Every line below that carries the word "için" needs to be copied.
Start of Block
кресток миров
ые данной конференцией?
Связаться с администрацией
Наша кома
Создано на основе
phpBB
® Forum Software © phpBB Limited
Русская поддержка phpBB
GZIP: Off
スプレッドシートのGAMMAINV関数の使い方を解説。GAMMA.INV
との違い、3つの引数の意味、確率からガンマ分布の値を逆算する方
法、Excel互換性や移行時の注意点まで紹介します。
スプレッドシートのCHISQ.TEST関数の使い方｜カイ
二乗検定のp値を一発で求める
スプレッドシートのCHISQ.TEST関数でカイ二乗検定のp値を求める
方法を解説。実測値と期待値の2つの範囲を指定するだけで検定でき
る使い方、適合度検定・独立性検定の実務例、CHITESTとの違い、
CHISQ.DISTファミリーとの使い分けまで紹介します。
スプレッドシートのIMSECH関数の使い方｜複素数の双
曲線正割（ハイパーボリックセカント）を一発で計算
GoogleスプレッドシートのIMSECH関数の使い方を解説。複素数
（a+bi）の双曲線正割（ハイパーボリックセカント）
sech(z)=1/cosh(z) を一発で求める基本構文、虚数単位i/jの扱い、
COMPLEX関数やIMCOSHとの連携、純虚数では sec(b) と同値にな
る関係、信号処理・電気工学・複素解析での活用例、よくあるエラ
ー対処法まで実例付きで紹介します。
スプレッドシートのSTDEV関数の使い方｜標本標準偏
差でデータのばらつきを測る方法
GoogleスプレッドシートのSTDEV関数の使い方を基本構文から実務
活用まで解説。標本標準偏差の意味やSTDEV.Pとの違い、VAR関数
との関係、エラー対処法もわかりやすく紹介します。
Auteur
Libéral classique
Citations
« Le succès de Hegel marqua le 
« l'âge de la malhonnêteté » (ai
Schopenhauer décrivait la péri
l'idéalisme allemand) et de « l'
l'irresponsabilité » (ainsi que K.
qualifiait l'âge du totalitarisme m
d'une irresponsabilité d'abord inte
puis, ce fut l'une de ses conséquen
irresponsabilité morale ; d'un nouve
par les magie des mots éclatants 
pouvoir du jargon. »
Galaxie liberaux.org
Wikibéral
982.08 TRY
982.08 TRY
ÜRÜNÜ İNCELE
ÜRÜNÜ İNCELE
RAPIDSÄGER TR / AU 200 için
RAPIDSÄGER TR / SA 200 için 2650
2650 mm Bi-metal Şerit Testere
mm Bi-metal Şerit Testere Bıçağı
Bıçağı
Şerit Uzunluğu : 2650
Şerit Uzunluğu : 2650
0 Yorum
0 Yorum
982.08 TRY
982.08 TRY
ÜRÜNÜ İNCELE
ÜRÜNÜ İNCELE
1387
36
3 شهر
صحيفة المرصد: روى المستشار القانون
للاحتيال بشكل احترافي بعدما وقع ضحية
End of Block
» **Output**
RAPIDSÄGER TR / AU 200 için
RAPIDSÄGER TR / SA 200 için 2650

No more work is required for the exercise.